When digital currencies made their rather humble entrance to the financial scene back in 2009, there was only one player in the market – Bitcoin, and people weren’t exactly lining up to express their support or join the newly-emerged project. Fast forward to today, and the concept of digital currencies has become a worldwide phenomenon, giving birth to an industry that was at one point valued at nearly 3 trillion USD. There are currently over 10,000 cryptos in existence, and more than 300 million crypto users around the world, so we can safely say that things look completely different right now than they did a little over a decade ago.
The crypto hype is impossible to refute or ignore, and its influence on the global financial system is growing stronger by the day. Although Bitcoin remains the largest crypto asset, both in terms of popularity and value, there is a lot more variation in the market, which translates into more investment opportunities. People can buy Bitcoin, and other established digital currencies on exchanges like Binance and add them to their investment portfolio with ease.

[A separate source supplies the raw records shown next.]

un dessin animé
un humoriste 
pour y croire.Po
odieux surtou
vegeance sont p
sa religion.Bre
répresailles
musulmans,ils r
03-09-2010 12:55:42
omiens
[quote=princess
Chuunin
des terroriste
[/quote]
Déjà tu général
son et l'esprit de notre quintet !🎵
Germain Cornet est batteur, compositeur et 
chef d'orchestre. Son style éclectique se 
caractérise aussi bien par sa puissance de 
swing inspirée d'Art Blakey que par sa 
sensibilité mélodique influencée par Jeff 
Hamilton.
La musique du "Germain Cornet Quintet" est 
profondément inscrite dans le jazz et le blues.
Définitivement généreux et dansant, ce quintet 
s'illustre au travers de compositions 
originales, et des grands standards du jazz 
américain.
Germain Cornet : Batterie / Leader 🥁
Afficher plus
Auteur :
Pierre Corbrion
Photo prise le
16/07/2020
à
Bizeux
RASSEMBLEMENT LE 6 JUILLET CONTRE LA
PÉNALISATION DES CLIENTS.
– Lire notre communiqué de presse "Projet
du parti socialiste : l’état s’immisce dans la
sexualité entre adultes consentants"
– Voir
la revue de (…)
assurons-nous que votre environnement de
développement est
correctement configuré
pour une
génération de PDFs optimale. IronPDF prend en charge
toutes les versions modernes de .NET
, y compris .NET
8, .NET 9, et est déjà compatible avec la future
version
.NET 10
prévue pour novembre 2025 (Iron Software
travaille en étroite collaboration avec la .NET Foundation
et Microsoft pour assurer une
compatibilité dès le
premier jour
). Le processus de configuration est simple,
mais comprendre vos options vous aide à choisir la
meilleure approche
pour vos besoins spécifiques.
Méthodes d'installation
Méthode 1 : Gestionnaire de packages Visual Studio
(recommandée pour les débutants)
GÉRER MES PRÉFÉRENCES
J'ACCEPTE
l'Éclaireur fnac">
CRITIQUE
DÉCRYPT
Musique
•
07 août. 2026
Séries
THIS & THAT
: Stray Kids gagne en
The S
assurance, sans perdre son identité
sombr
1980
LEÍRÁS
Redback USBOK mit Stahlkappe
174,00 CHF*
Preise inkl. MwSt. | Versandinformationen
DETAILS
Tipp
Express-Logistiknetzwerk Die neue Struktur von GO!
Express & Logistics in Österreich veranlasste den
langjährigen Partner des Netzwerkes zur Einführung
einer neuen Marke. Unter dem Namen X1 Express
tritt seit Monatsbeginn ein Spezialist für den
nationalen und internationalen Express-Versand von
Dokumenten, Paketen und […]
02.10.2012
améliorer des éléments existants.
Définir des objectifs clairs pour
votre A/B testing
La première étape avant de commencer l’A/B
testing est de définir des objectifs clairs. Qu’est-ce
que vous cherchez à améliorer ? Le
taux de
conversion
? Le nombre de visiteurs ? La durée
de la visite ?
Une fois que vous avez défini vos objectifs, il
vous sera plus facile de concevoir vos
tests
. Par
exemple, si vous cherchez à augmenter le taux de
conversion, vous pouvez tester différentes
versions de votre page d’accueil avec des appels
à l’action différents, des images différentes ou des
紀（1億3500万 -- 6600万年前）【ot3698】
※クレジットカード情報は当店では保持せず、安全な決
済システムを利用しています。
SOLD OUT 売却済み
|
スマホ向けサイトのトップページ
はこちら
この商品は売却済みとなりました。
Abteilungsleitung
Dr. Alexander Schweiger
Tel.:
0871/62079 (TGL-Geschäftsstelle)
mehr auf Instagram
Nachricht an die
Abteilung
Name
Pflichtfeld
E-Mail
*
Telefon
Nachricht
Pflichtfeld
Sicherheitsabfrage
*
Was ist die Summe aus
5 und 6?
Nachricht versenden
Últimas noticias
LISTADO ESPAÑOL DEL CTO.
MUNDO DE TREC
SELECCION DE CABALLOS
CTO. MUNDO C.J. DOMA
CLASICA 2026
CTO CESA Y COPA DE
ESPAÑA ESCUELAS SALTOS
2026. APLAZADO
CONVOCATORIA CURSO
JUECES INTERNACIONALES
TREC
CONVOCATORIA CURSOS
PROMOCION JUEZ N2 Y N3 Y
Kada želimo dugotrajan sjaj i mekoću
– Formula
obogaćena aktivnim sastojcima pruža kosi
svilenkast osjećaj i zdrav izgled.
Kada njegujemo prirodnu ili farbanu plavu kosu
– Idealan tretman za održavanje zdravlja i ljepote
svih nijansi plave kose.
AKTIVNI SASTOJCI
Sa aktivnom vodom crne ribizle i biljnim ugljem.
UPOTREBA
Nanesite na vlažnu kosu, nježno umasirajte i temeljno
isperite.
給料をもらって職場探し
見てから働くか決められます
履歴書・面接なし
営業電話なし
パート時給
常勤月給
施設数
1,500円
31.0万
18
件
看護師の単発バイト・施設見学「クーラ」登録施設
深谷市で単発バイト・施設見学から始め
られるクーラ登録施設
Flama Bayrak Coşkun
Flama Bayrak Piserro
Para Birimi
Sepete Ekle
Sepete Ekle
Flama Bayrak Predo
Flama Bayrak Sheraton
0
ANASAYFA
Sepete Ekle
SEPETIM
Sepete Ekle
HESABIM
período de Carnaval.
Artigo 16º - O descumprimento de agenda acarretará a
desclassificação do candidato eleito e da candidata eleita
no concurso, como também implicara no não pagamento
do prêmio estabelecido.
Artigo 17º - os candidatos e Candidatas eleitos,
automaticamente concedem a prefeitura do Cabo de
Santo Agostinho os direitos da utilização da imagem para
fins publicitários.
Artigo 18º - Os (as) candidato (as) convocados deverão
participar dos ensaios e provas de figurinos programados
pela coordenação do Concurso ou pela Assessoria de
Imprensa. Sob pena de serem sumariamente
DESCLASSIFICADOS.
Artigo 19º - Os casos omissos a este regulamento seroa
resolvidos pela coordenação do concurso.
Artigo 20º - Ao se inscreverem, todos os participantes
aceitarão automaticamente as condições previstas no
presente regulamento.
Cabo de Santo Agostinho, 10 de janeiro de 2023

However, the growing number of coins also makes it a lot more difficult for investors to make their way through the increasingly more competitive and complex crypto environment and figure out which projects are worth their attention and money. Even experienced users are struggling to make sense of all the recent developments in the market and separate fads from facts.
Sifting through the noise is important in order to protect yourself against scams or poor investment decisions. So, if you want to minimize risks and increase your chances of success, here are a few tips to keep in mind.
Stay away from too-good-to-be-true propositions
Cryptocurrencies are praised for the numerous benefits they provide, which is why many people jump right into it without doing their due diligence, pushed by FOMO and blinded by the sparkle and shine of potential returns. When you come across a new crypto that you don’t know much about, especially one that sounds too good to be true and promises great profits, it’s best to maintain a healthy skepticism and analyze things with a critical eye. There’s a high possibility that the project is, in fact, a scam. Only fraudsters guarantee large returns in order to attract victims.
And even the project is legitimate, the potential for high returns also means there’s an equally high potential for losses. Keep in mind that crypto is not a get-rich-quick scheme. So, if you want to invest in digital currencies, you shouldn’t let yourself be influenced by your emotions. Try to use your better judgment and look out for red flags if you want to enjoy a smooth investing journey.
Research the team behind the project
We know of several prominent and promising tech projects that were either inspired or created by people who didn’t have the perfect pedigree – with Steve Jobs providing the best example – and the world of crypto is no different. Many crypto founders and developers that have managed to set up successful crypto projects were either college dropouts or still in their teens when they first got into the field. That didn’t undermine their skills or contribution.
However, even if the background bias may have no place in crypto, it’s still important to get to know the team working on a crypto project if you want to evaluate its true potential. Find out if the team members have any previous experience in the field, what projects they’ve worked on in the past and what they have achieved so far. If you can’t find any information about the developers or their backgrounds, take it as a warning sign.
Check out the trading volume
A great way to assess the potential of any crypto project is to take a look at its trading history and volume. In general, a larger trading volume means greater liquidity, more appreciation potential and more market interest. Lower trading volume usually signals a lack of interest in the token, meaning that the project might be abandoned or dealing with serious development issues. You also want to observe the coin’s price history and watch out for any trends that might stand out.
You can easily check out these metrics on established exchanges. Apart from providing information about how to buy Bitcoin and all other major cryptos on the market, these platforms also allow you to verify trading volume at different price points, so you can get a better overview of how each project has evolved over time.
Put your tech skills to good use
It’s difficult for non-digital natives to understand what different digital currencies imply. But if you happen to be tech-savvy, you’ve got an ace up your sleeve, as it’s a lot easier for you to decipher the ins and outs of a crypto project. Start by analyzing the white paper and road map. These are official documents that will tell you all the technical information about the project, the development strategy that the team has set and how they are planning to achieve their objectives.
If you want to be more thorough in your research and dig deeper into the matter, you can look into the code to see how much activity goes into developing the project or spot any weaknesses that might spell trouble as things evolve.
Following and support
Community involvement also plays an important role in a project’s credibility and success. The people who support a crypto initiative can push the coin forward or cause its demise, so it’s important to know how many followers each project has and who are and who are the people forming this community.
However, the hype crypto enthusiasts create around a project can also be deceiving. Sometimes the buzz exceeds the crypto’s potential or utility, so don’t rely on community sentiment alone when choosing a crypto to invest in.
There are plenty of variables at play that can make or break a crypto project. Therefore, you need to do your homework, analyze all these vital factors and let this information guide you on your investment journey.